A/Prof Freeman said the report revealed the challenges in accessing health care including limited access to much-needed medicines.
“This is in part due to the tyranny of distance, inflexible regulations and health workforce shortages,” he said.
Medicine safety: rural and remote care also highlights that available data, specifically focused on the needs of rural and remote Australians is sparse and insights into the area must be improved.
“One of the most concerning findings is the lack of data and these numbers are conservative and a gross underestimation,” A/Prof Freeman said.
“We need to be far better at recording these medicine-related problems when they occur so we can provide better care and better solutions.”
The report recommends a series of actions to help address medicine-related harm in rural and remote Australia.
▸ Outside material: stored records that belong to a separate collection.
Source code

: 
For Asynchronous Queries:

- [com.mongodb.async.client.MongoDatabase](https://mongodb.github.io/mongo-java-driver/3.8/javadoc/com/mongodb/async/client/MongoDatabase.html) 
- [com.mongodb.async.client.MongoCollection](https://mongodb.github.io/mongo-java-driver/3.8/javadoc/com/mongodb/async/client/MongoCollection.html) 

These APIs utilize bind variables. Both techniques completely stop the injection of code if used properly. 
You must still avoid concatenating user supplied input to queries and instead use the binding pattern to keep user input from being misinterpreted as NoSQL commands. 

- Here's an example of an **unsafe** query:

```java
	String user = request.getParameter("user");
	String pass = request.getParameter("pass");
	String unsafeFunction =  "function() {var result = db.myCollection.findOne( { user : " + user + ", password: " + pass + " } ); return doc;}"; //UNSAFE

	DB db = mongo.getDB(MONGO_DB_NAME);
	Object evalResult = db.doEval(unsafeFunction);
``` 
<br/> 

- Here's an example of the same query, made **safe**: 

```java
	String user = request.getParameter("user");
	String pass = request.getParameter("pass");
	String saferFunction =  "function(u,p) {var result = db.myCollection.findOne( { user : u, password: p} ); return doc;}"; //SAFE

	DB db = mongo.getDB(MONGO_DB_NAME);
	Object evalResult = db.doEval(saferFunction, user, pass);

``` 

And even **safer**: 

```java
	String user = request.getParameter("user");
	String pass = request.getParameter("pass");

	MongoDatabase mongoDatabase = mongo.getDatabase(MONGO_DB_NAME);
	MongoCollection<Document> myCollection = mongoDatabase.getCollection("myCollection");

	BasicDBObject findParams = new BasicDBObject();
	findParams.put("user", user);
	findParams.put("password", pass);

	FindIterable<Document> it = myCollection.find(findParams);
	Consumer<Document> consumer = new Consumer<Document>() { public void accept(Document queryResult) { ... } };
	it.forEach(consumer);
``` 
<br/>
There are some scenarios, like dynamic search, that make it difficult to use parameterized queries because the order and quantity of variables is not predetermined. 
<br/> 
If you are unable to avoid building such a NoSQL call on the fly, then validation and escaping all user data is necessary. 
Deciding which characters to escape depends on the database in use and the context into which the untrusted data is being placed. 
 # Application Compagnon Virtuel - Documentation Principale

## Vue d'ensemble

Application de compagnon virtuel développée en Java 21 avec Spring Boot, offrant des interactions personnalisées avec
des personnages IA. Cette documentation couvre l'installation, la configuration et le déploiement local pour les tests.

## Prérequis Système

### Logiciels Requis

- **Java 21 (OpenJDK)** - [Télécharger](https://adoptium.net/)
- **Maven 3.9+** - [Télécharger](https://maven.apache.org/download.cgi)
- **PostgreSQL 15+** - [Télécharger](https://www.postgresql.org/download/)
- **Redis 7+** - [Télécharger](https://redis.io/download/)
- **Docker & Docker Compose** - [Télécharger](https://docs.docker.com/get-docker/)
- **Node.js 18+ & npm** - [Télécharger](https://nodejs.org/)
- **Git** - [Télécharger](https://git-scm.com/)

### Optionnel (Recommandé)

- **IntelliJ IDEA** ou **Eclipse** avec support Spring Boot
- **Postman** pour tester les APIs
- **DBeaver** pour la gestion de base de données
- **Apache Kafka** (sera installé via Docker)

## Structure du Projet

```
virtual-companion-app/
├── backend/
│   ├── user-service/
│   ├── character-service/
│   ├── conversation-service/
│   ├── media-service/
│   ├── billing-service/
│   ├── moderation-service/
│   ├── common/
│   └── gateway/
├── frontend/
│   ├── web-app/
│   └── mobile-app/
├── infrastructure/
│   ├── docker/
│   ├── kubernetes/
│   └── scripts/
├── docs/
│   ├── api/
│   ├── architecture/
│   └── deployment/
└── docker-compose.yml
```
The recommendations include establishing accredited rural generalist pharmacists who would work with GPs and other health professionals to collaboratively prescribe, order pathology tests and do more to support people’s chronic disease.
It also calls on governments to fund pharmacists to work in Aboriginal Community Controlled Health Organisations and fund case conferencing for pharmacists as part of the health care team in rural and remote areas.
“Pharmacists in rural and remote areas are often the main available health care provider and we need to allow them to be able to use their expertise to support the patients,” A/Prof Freeman said.
“It should not matter where you live – all Australians are worthy of the best health care the country can provide. We must address rural and remote challenges of medicine safety as a matter of urgency.”